## INSTRUCTIONS FOR THE TASK
A faithful copy of the whole listing is required, with nothing left out.

## RECORDED INFORMATION

★ ★ ★ ★ ★

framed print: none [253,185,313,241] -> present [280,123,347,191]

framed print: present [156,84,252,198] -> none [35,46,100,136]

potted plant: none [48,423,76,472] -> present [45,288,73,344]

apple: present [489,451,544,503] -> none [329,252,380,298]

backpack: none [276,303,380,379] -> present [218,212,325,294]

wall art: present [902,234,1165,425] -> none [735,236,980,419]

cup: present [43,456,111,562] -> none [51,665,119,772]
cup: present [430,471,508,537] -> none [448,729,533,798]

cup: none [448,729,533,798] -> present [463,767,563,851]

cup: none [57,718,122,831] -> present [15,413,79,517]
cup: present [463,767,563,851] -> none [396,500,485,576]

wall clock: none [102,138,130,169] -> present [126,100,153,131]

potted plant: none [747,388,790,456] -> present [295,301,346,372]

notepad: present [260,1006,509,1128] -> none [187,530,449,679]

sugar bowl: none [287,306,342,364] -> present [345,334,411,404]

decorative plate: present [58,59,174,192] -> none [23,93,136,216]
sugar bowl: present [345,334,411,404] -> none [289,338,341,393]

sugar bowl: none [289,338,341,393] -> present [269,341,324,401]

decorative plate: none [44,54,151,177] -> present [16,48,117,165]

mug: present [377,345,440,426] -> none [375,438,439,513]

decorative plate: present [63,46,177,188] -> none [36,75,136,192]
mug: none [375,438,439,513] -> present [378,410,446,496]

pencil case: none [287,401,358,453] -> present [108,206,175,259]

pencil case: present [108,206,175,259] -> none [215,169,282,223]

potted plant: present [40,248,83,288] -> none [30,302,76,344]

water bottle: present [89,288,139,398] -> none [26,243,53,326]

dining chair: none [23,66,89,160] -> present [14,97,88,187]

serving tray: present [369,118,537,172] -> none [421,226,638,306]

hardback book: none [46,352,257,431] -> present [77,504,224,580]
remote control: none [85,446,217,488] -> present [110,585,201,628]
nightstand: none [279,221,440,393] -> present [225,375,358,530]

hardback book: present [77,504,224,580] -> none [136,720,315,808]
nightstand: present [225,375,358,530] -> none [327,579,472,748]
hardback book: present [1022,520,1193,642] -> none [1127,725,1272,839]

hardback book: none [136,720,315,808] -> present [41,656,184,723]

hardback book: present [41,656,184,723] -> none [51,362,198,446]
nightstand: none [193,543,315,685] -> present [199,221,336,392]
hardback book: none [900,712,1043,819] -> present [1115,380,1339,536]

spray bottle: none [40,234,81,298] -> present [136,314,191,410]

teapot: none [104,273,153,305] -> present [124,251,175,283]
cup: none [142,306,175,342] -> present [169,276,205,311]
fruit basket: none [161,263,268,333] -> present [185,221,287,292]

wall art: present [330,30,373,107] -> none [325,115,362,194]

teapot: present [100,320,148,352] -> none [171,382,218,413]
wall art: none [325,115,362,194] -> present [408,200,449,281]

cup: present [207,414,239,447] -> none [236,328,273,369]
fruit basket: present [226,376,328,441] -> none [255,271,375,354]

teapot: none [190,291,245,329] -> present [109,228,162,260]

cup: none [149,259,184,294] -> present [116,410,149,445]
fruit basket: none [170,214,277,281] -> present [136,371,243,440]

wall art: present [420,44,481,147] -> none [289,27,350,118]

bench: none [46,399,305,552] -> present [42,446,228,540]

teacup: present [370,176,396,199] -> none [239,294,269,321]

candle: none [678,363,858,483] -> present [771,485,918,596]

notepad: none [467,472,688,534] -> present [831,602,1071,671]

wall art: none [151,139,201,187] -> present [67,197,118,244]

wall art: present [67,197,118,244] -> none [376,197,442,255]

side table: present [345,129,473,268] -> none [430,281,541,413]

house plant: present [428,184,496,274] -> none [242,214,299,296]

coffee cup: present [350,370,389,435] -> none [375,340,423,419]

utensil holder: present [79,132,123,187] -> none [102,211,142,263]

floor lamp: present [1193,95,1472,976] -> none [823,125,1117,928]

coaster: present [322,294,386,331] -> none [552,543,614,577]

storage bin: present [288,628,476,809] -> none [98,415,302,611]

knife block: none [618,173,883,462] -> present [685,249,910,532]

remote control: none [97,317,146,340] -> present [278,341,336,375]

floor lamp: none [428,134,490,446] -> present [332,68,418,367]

★ ★ ★ ★ ★

## RESULT OF THE EXERCISE
framed print: none [253,185,313,241] -> present [280,123,347,191]

framed print: present [156,84,252,198] -> none [35,46,100,136]

potted plant: none [48,423,76,472] -> present [45,288,73,344]

apple: present [489,451,544,503] -> none [329,252,380,298]

backpack: none [276,303,380,379] -> present [218,212,325,294]

wall art: present [902,234,1165,425] -> none [735,236,980,419]

cup: present [43,456,111,562] -> none [51,665,119,772]
cup: present [430,471,508,537] -> none [448,729,533,798]

cup: none [448,729,533,798] -> present [463,767,563,851]

cup: none [57,718,122,831] -> present [15,413,79,517]
cup: present [463,767,563,851] -> none [396,500,485,576]

wall clock: none [102,138,130,169] -> present [126,100,153,131]

potted plant: none [747,388,790,456] -> present [295,301,346,372]

notepad: present [260,1006,509,1128] -> none [187,530,449,679]

sugar bowl: none [287,306,342,364] -> present [345,334,411,404]

decorative plate: present [58,59,174,192] -> none [23,93,136,216]
sugar bowl: present [345,334,411,404] -> none [289,338,341,393]

sugar bowl: none [289,338,341,393] -> present [269,341,324,401]

decorative plate: none [44,54,151,177] -> present [16,48,117,165]

mug: present [377,345,440,426] -> none [375,438,439,513]

decorative plate: present [63,46,177,188] -> none [36,75,136,192]
mug: none [375,438,439,513] -> present [378,410,446,496]

pencil case: none [287,401,358,453] -> present [108,206,175,259]

pencil case: present [108,206,175,259] -> none [215,169,282,223]

potted plant: present [40,248,83,288] -> none [30,302,76,344]

water bottle: present [89,288,139,398] -> none [26,243,53,326]

dining chair: none [23,66,89,160] -> present [14,97,88,187]

serving tray: present [369,118,537,172] -> none [421,226,638,306]

hardback book: none [46,352,257,431] -> present [77,504,224,580]
remote control: none [85,446,217,488] -> present [110,585,201,628]
nightstand: none [279,221,440,393] -> present [225,375,358,530]

hardback book: present [77,504,224,580] -> none [136,720,315,808]
nightstand: present [225,375,358,530] -> none [327,579,472,748]
hardback book: present [1022,520,1193,642] -> none [1127,725,1272,839]

hardback book: none [136,720,315,808] -> present [41,656,184,723]

hardback book: present [41,656,184,723] -> none [51,362,198,446]
nightstand: none [193,543,315,685] -> present [199,221,336,392]
hardback book: none [900,712,1043,819] -> present [1115,380,1339,536]

spray bottle: none [40,234,81,298] -> present [136,314,191,410]

teapot: none [104,273,153,305] -> present [124,251,175,283]
cup: none [142,306,175,342] -> present [169,276,205,311]
fruit basket: none [161,263,268,333] -> present [185,221,287,292]

wall art: present [330,30,373,107] -> none [325,115,362,194]

teapot: present [100,320,148,352] -> none [171,382,218,413]
wall art: none [325,115,362,194] -> present [408,200,449,281]

cup: present [207,414,239,447] -> none [236,328,273,369]
fruit basket: present [226,376,328,441] -> none [255,271,375,354]

teapot: none [190,291,245,329] -> present [109,228,162,260]

cup: none [149,259,184,294] -> present [116,410,149,445]
fruit basket: none [170,214,277,281] -> present [136,371,243,440]

wall art: present [420,44,481,147] -> none [289,27,350,118]

bench: none [46,399,305,552] -> present [42,446,228,540]

teacup: present [370,176,396,199] -> none [239,294,269,321]

candle: none [678,363,858,483] -> present [771,485,918,596]

notepad: none [467,472,688,534] -> present [831,602,1071,671]

wall art: none [151,139,201,187] -> present [67,197,118,244]

wall art: present [67,197,118,244] -> none [376,197,442,255]

side table: present [345,129,473,268] -> none [430,281,541,413]

house plant: present [428,184,496,274] -> none [242,214,299,296]

coffee cup: present [350,370,389,435] -> none [375,340,423,419]

utensil holder: present [79,132,123,187] -> none [102,211,142,263]

floor lamp: present [1193,95,1472,976] -> none [823,125,1117,928]

coaster: present [322,294,386,331] -> none [552,543,614,577]

storage bin: present [288,628,476,809] -> none [98,415,302,611]

knife block: none [618,173,883,462] -> present [685,249,910,532]

remote control: none [97,317,146,340] -> present [278,341,336,375]

floor lamp: none [428,134,490,446] -> present [332,68,418,367]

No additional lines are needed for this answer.